The clinical implication of the study by Baltzis et al. [19] is that DPN should not be underestimated as an index of asymptomatic MI in T2DM patients without known cardiovascular events. This is important irrespective of the exact causality. Indeed, the putative mechanism may relate to a common pathophysiological pathway, such as oxidative stress [25]. The authors have also proposed that NDS may prove useful to identify T2DM patients at risk of cardiovascular disease. Interestingly, there is evidence that asymptomatic high-risk T2DM patients, whose cardiovascular risk is controlled by an optimal medical treatment, should not be expected to improve hard outcomes (including cardiac death or non-fatal myocardial infarction) through the systematic detection of silent MI [26, 27]. The COURAGE (Clinical Outcomes Utilising Revascularisation and Aggressive Drug Evaluation) [28] and BARI 2D (Bypass Angioplasty Revascularisation Investigation 2 Diabetes) [29] trials have demonstrated that the revascularisation of asymptomatic diabetic patients through the detection of silent MI may not provide an additive survival benefit with respect to the rates of death or major cardiovascular events, including myocardial infarction. Nonetheless, such lack of improvement contrasts with the favourable results in life expectancy (reduction in 5-year mortality from 58% to 36%; relative reduction 38% for neuroischaemic and from 36% reduction to 19%; relative reduction 47% for neuropathic patients, all p < 0.001) via aggressive cardiovascular risk management policy in a less selected population with diabetic foot ulcers [30]. Granted these conflicting results, NDS as a quick, relatively simple and widely used clinical tool of DPN [31, 32] may be taken to serve as a useful tool to evaluate the risk of cardiovascular complications of an early stage in T2DM. Indeed, NDS is cheaper and more practical than other costly techniques, such as stress-myocardial perfusion imaging, which cannot be widely implemented [33, 34]. However, both a cost-utility analysis (which was beyond the scope of the study by Baltzis et al. [19]) and larger randomised trials are vital to confirm its potential utility.
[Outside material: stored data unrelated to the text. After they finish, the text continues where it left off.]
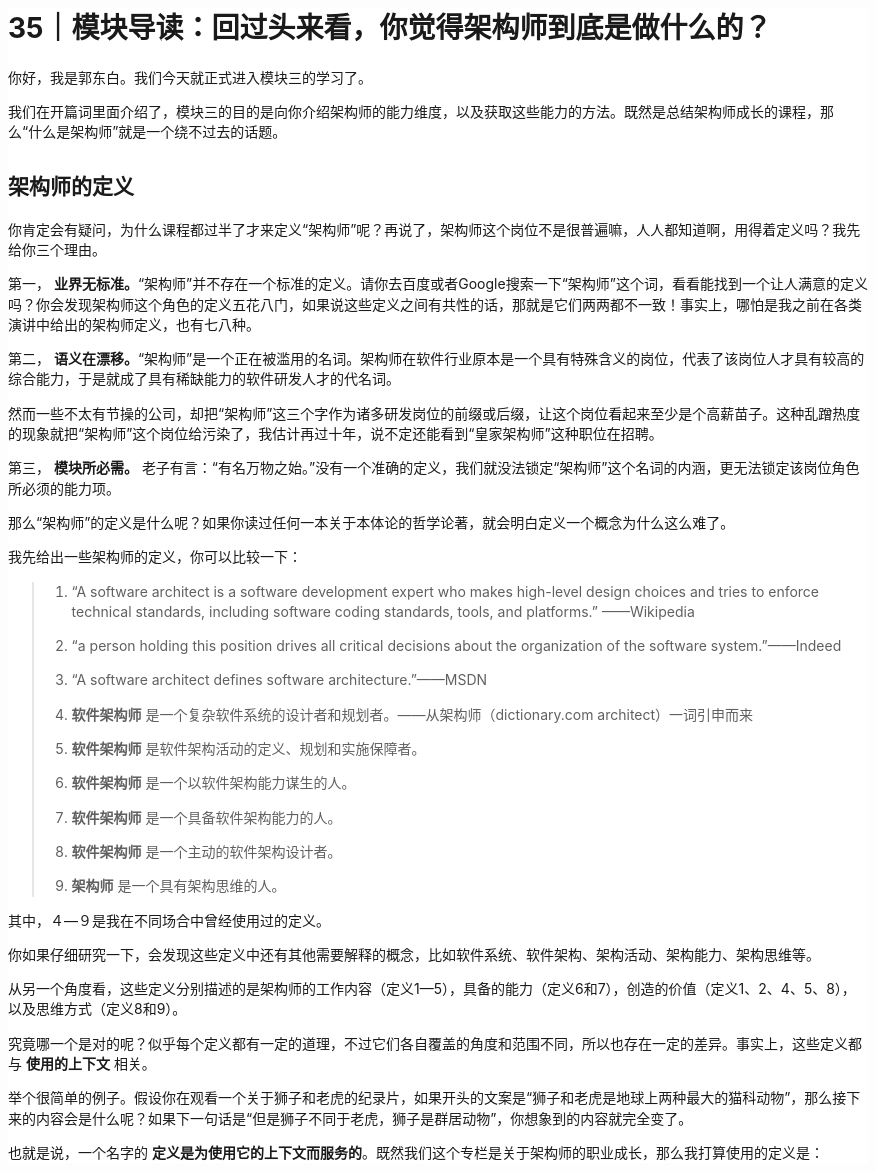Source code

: # 35｜模块导读：回过头来看，你觉得架构师到底是做什么的？
你好，我是郭东白。我们今天就正式进入模块三的学习了。

我们在开篇词里面介绍了，模块三的目的是向你介绍架构师的能力维度，以及获取这些能力的方法。既然是总结架构师成长的课程，那么“什么是架构师”就是一个绕不过去的话题。

## 架构师的定义

你肯定会有疑问，为什么课程都过半了才来定义“架构师”呢？再说了，架构师这个岗位不是很普遍嘛，人人都知道啊，用得着定义吗？我先给你三个理由。

第一， **业界无标准。**“架构师”并不存在一个标准的定义。请你去百度或者Google搜索一下“架构师”这个词，看看能找到一个让人满意的定义吗？你会发现架构师这个角色的定义五花八门，如果说这些定义之间有共性的话，那就是它们两两都不一致！事实上，哪怕是我之前在各类演讲中给出的架构师定义，也有七八种。

第二， **语义在漂移。**“架构师”是一个正在被滥用的名词。架构师在软件行业原本是一个具有特殊含义的岗位，代表了该岗位人才具有较高的综合能力，于是就成了具有稀缺能力的软件研发人才的代名词。

然而一些不太有节操的公司，却把“架构师”这三个字作为诸多研发岗位的前缀或后缀，让这个岗位看起来至少是个高薪苗子。这种乱蹭热度的现象就把“架构师”这个岗位给污染了，我估计再过十年，说不定还能看到“皇家架构师”这种职位在招聘。

第三， **模块所必需。** 老子有言：“有名万物之始。”没有一个准确的定义，我们就没法锁定“架构师”这个名词的内涵，更无法锁定该岗位角色所必须的能力项。

那么“架构师”的定义是什么呢？如果你读过任何一本关于本体论的哲学论著，就会明白定义一个概念为什么这么难了。

我先给出一些架构师的定义，你可以比较一下：

> 1. “A software architect is a software development expert who makes high-level design choices and tries to enforce technical standards, including software coding standards, tools, and platforms.” ——Wikipedia
>
> 2. “a person holding this position drives all critical decisions about the organization of the software system.”——Indeed
>
> 3. “A software architect defines software architecture.”——MSDN
>
> 4. **软件架构师** 是一个复杂软件系统的设计者和规划者。——从架构师（dictionary.com architect）一词引申而来
>
> 5. **软件架构师** 是软件架构活动的定义、规划和实施保障者。
>
> 6. **软件架构师** 是一个以软件架构能力谋生的人。
>
> 7. **软件架构师** 是一个具备软件架构能力的人。
>
> 8. **软件架构师** 是一个主动的软件架构设计者。
>
> 9. **架构师** 是一个具有架构思维的人。

其中，４—９是我在不同场合中曾经使用过的定义。

你如果仔细研究一下，会发现这些定义中还有其他需要解释的概念，比如软件系统、软件架构、架构活动、架构能力、架构思维等。

从另一个角度看，这些定义分别描述的是架构师的工作内容（定义1—5），具备的能力（定义6和7），创造的价值（定义1、2、4、5、8），以及思维方式（定义8和9）。

究竟哪一个是对的呢？似乎每个定义都有一定的道理，不过它们各自覆盖的角度和范围不同，所以也存在一定的差异。事实上，这些定义都与 **使用的上下文** 相关。

举个很简单的例子。假设你在观看一个关于狮子和老虎的纪录片，如果开头的文案是“狮子和老虎是地球上两种最大的猫科动物”，那么接下来的内容会是什么呢？如果下一句话是“但是狮子不同于老虎，狮子是群居动物”，你想象到的内容就完全变了。

也就是说，一个名字的 **定义是为使用它的上下文而服务的**。既然我们这个专栏是关于架构师的职业成长，那么我打算使用的定义是：

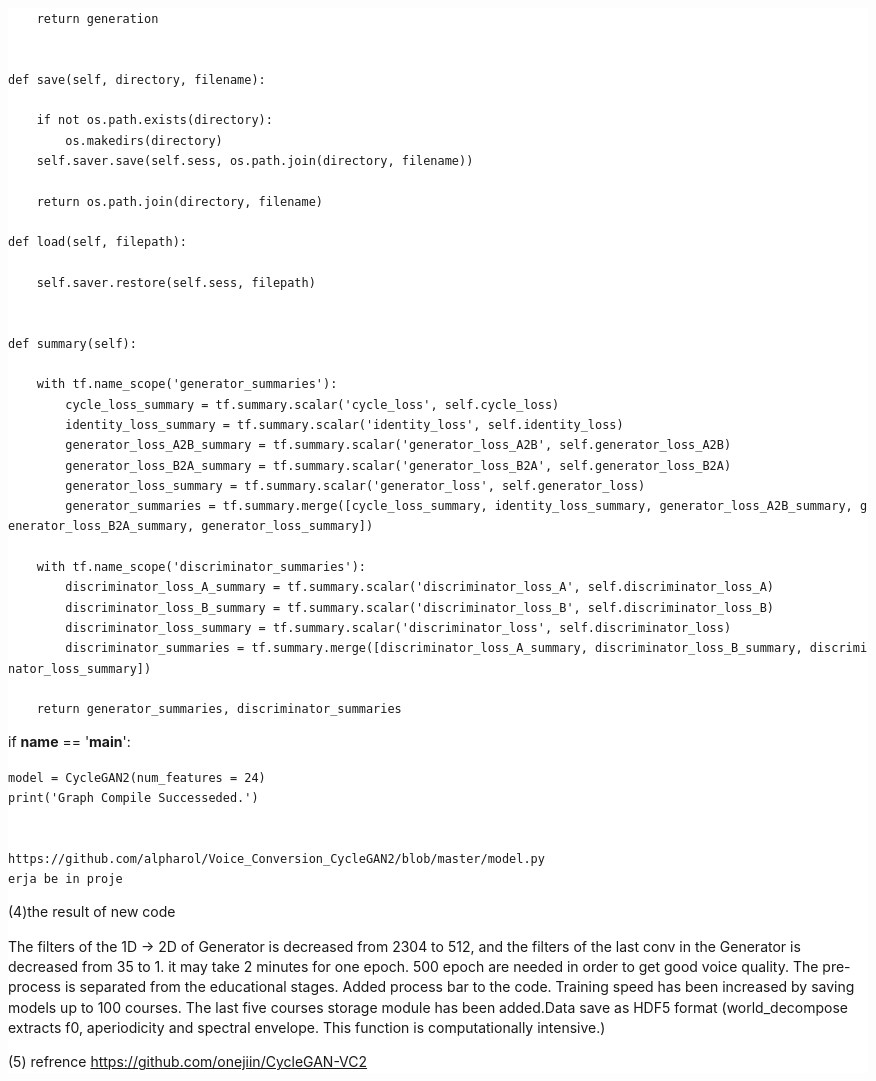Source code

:         return generation


    def save(self, directory, filename):

        if not os.path.exists(directory):
            os.makedirs(directory)
        self.saver.save(self.sess, os.path.join(directory, filename))
        
        return os.path.join(directory, filename)

    def load(self, filepath):

        self.saver.restore(self.sess, filepath)


    def summary(self):

        with tf.name_scope('generator_summaries'):
            cycle_loss_summary = tf.summary.scalar('cycle_loss', self.cycle_loss)
            identity_loss_summary = tf.summary.scalar('identity_loss', self.identity_loss)
            generator_loss_A2B_summary = tf.summary.scalar('generator_loss_A2B', self.generator_loss_A2B)
            generator_loss_B2A_summary = tf.summary.scalar('generator_loss_B2A', self.generator_loss_B2A)
            generator_loss_summary = tf.summary.scalar('generator_loss', self.generator_loss)
            generator_summaries = tf.summary.merge([cycle_loss_summary, identity_loss_summary, generator_loss_A2B_summary, generator_loss_B2A_summary, generator_loss_summary])

        with tf.name_scope('discriminator_summaries'):
            discriminator_loss_A_summary = tf.summary.scalar('discriminator_loss_A', self.discriminator_loss_A)
            discriminator_loss_B_summary = tf.summary.scalar('discriminator_loss_B', self.discriminator_loss_B)
            discriminator_loss_summary = tf.summary.scalar('discriminator_loss', self.discriminator_loss)
            discriminator_summaries = tf.summary.merge([discriminator_loss_A_summary, discriminator_loss_B_summary, discriminator_loss_summary])

        return generator_summaries, discriminator_summaries


if __name__ == '__main__':
    
    model = CycleGAN2(num_features = 24)
    print('Graph Compile Successeded.')
    
    
    https://github.com/alpharol/Voice_Conversion_CycleGAN2/blob/master/model.py
    erja be in proje
     
(4)the result of new code 
    
    
The filters of the 1D -> 2D of Generator is decreased from 2304 to 512, and the filters of the last conv in the Generator is decreased from 35 to 1.
it may take 2 minutes for one epoch. 500 epoch are needed in order to get good voice quality.
The pre-process is separated from the educational stages. Added process bar to the code. Training speed has been increased by saving models up to 100 courses.
The last five courses storage module has been added.Data save as HDF5 format 
(world_decompose extracts f0, aperiodicity and spectral envelope. This function is computationally intensive.)


(5) refrence 
https://github.com/onejiin/CycleGAN-VC2
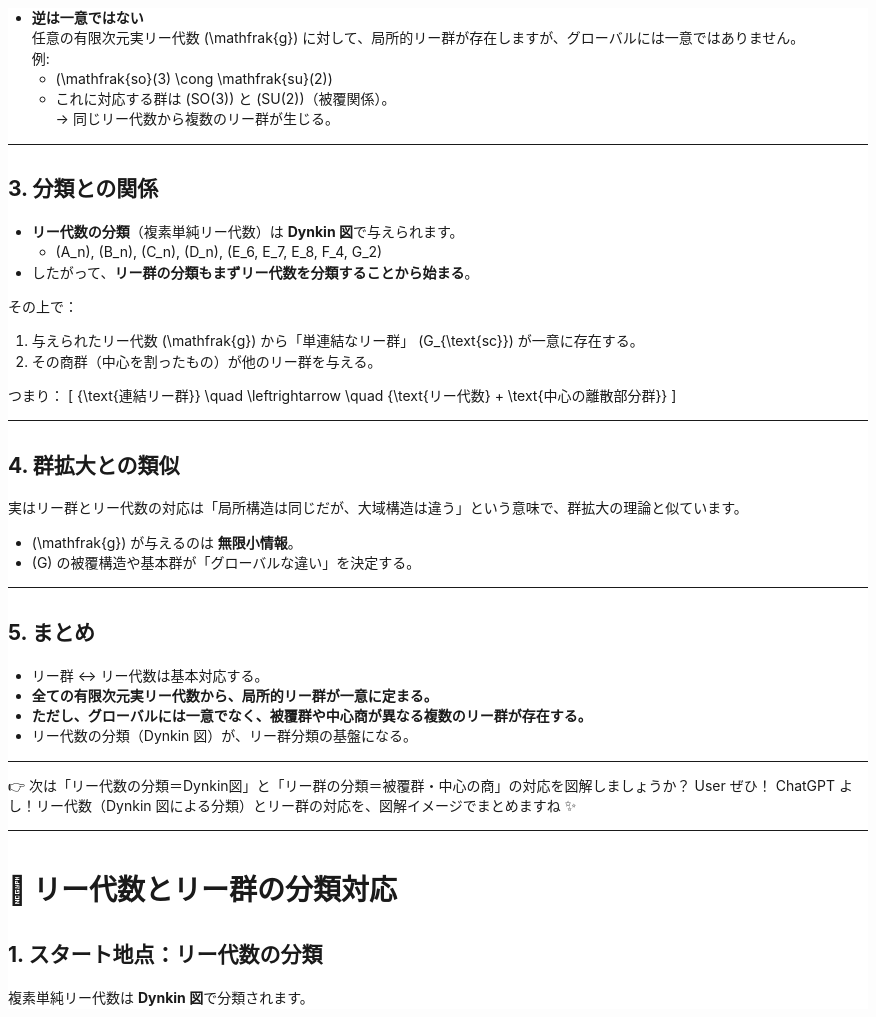 - **逆は一意ではない**  
  任意の有限次元実リー代数 \(\mathfrak{g}\) に対して、局所的リー群が存在しますが、グローバルには一意ではありません。  
  例:  
  - \(\mathfrak{so}(3) \cong \mathfrak{su}(2)\)  
  - これに対応する群は \(SO(3)\) と \(SU(2)\)（被覆関係）。  
  → 同じリー代数から複数のリー群が生じる。

---

## 3. 分類との関係
- **リー代数の分類**（複素単純リー代数）は **Dynkin 図**で与えられます。  
  - \(A_n\), \(B_n\), \(C_n\), \(D_n\), \(E_6, E_7, E_8, F_4, G_2\)  
- したがって、**リー群の分類もまずリー代数を分類することから始まる**。  

その上で：
1. 与えられたリー代数 \(\mathfrak{g}\) から「単連結なリー群」 \(G_{\text{sc}}\) が一意に存在する。  
2. その商群（中心を割ったもの）が他のリー群を与える。  

つまり：
\[
\{\text{連結リー群}\} \quad \leftrightarrow \quad \{\text{リー代数} + \text{中心の離散部分群}\}
\]

---

## 4. 群拡大との類似
実はリー群とリー代数の対応は「局所構造は同じだが、大域構造は違う」という意味で、群拡大の理論と似ています。  
- \(\mathfrak{g}\) が与えるのは **無限小情報**。  
- \(G\) の被覆構造や基本群が「グローバルな違い」を決定する。  

---

## 5. まとめ
- リー群 ↔ リー代数は基本対応する。  
- **全ての有限次元実リー代数から、局所的リー群が一意に定まる。**  
- **ただし、グローバルには一意でなく、被覆群や中心商が異なる複数のリー群が存在する。**  
- リー代数の分類（Dynkin 図）が、リー群分類の基盤になる。  

---

👉 次は「リー代数の分類＝Dynkin図」と「リー群の分類＝被覆群・中心の商」の対応を図解しましょうか？
User
ぜひ！
ChatGPT
よし！リー代数（Dynkin 図による分類）とリー群の対応を、図解イメージでまとめますね ✨  

---

# 🔹 リー代数とリー群の分類対応

## 1. スタート地点：リー代数の分類
複素単純リー代数は **Dynkin 図**で分類されます。  
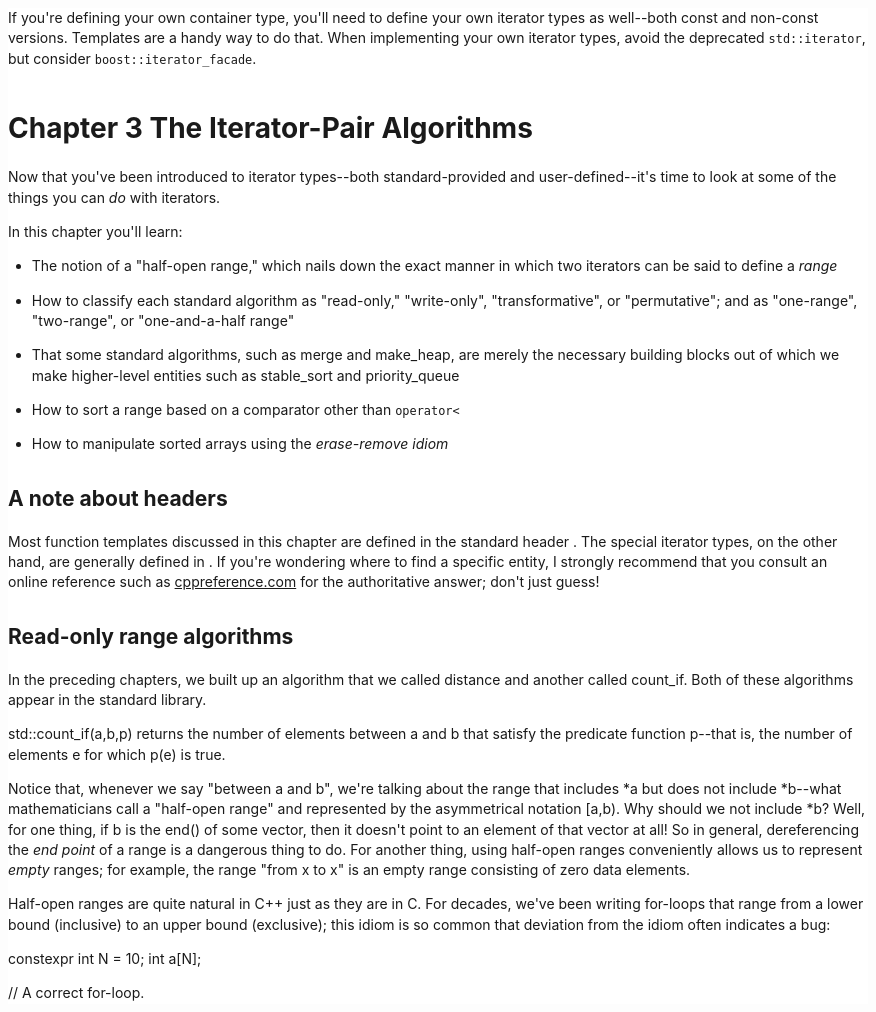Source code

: If you're defining your own container type, you'll need to define your own iterator types as well--both const and non-const versions. Templates are a handy way to do that. When implementing your own iterator types, avoid the deprecated `std::iterator`, but consider `boost::iterator_facade`.

# Chapter 3 The Iterator-Pair Algorithms

Now that you've been introduced to iterator types--both standard-provided and user-defined--it's time to look at some of the things you can *do* with iterators.

In this chapter you'll learn:

- The notion of a "half-open range," which nails down the exact manner in which two iterators can be said to define a *range*

- How to classify each standard algorithm as "read-only," "write-only", "transformative", or "permutative"; and as "one-range", "two-range", or "one-and-a-half range"

- That some standard algorithms, such as merge and make_heap, are merely the necessary building blocks out of which we make higher-level entities such as stable_sort and priority_queue

- How to sort a range based on a comparator other than `operator<`

- How to manipulate sorted arrays using the *erase-remove idiom*


## A note about headers

Most function templates discussed in this chapter are defined in the standard header <algorithm>. The special iterator types, on the other hand, are generally defined in <iterator>. If you're wondering where to find a specific entity, I strongly recommend that you consult an online reference such as [cppreference.com](https://cppreference.com/) for the authoritative answer; don't just guess!

## Read-only range algorithms

In the preceding chapters, we built up an algorithm that we called distance and another called count_if. Both of these algorithms appear in the standard library.

std::count_if(a,b,p) returns the number of elements between a and b that satisfy the predicate function p--that is, the number of elements e for which p(e) is true.

Notice that, whenever we say "between a and b", we're talking about the range that includes *a but does not include *b--what mathematicians call a "half-open range" and represented by the asymmetrical notation [a,b). Why should we not include *b? Well, for one thing, if b is the end() of some vector, then it doesn't point to an element of that vector at all! So in general, dereferencing the *end point* of a range is a dangerous thing to do. For another thing, using half-open ranges conveniently allows us to represent *empty* ranges; for example, the range "from x to x" is an empty range consisting of zero data elements.

Half-open ranges are quite natural in C++ just as they are in C. For decades, we've been writing for-loops that range from a lower bound (inclusive) to an upper bound (exclusive); this idiom is so common that deviation from the idiom often indicates a bug:

constexpr int N = 10; int a[N];

// A correct for-loop.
In conclusion, the new data point to a significant and clinically important association between DPN and myocardial infarction [19]. This study enriches the evidence on the association of DPN with coronary ischaemia, indicating that the former may serve as an indication of the latter. Given the association of MI with mortality [35], DPN may be taken to predict cardiovascular mortality as well. Accordingly, the efforts to improve early and reliable detection of DPN with new easy-to-use diagnostic tools [36-39] acquire an additional meaning in the context of improved screening for coronary ischaemia. In clinical practice, then, patients with DPN should receive even more zealous therapeutic attention.